Derek Jeter might get his way and get rid of the Marlins' Home Run Sculpture. (AP)
Derek Jeter might get his way and get rid of the Marlins’ Home Run Sculpture. (AP)

Thus far, Derek Jeter’s reign as Miami Marlins head honcho has been decidedly about following his own plan. That’s meant trading popular players, firing franchise fixtures and squeezing the team’s payroll to the bare minimum — public perception be damned.

On Tuesday, Jeter set his sights on an altogether different pillar of the Marlins, the big colorful sculpture that sits in left-center field and goes off anytime a Marlins player homers. It had been reported back when Jeter’s ownership group took over, that he wanted to get rid of the home-run sculpture. Soon after, though, Jeter and his group were told they weren’t allowed to remove the sculpture because Marlins Park is public property and that decision doesn’t fall under their jurisdiction.

Never a man to be denied, Jeter took the first steps Tuesday to getting rid of the sculpture. According to the Miami Herald, Jeter met with local elected officials who could help him ship the home-run sculpture out of Marlins Park just like he did Giancarlo Stanton, Marcell Ozuna and Dee Gordon.

Mayor Carlos Gimenez may turn out to be a powerful ally for Jeter in his quest. Gimenez was a vocal critic of previous Marlins owner Jeffrey Loria and also doesn’t like the sculpture — “I just don’t like it. I didn’t like it from the get-go,” he told The Herald — and now he seems to have gotten the county’s cultural chief to change his mind about the sculpture too.

From The Herald’s Douglas Hanks:

Until Tuesday, Miami-Dade was on record saying the sculpture could not be removed. The stadium itself is county property, and so is the sculpture — purchased as part of an Art in Public Places program that requires builders of county-owned buildings to install art works for the public. When word of Jeter’s reported distaste for the 72-foot sculpture leaked in August, the county’s cultural chief, Michael Spring, said “Homer” was “not moveable” and was “permanently installed” after being designed “specifically” for Marlins Park.

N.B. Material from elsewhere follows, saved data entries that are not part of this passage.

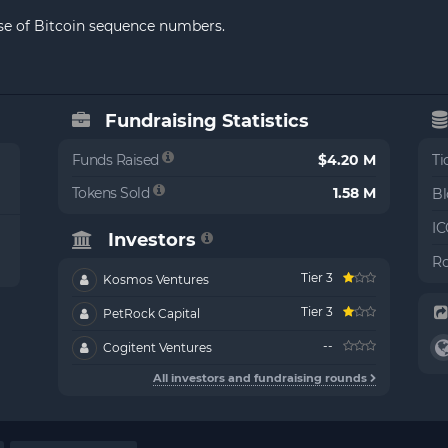
use of Bitcoin sequence numbers.
Fundraising Statistics
Funds Raised
$4.20 M
Ti
Tokens Sold
1.58 M
Bl
IC
Investors
Ro
Tier 3
Kosmos Ventures
Tier 3
PetRock Capital
--
Cogitent Ventures
All investors and fundraising rounds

Spring had a different message Tuesday when he accompanied Gimenez to Marlins Park with the mayor’s chief of staff, Alex Ferro.

“Anything is possible,” said Spring, one of Gimenez’s top deputies and an admirer of the sculpture. “But it is pretty complicated. And I wanted the mayor and the Marlins to understand how complicated it really was. We got a good look at it today, and they saw how big it was. There’s hydraulics, there’s plumbing, there’s electricity. But anything is possible. We built it,” Spring said. “We can move it.”

To be clear, the home-run sculpture certainly isn’t beloved by all Marlins fans. Some people enjoy it because it’s colorful and unique. Others look at it as a tacky, and a symbol of excess that represents Jeffrey Loria’s reign as owner. Loria made his money as an art dealer, so the sculpture carries a pretty direct connection to Loria.

In that sense, removing it would be another way for the Marlins to demonstrate its a new era.

Besides, with Stanton and Ozuna gone, 96 of the Marlins’ 194 homers last season have been shipped out of town. Truth be told, the home-run sculpture might not get much work in the foreseeable future.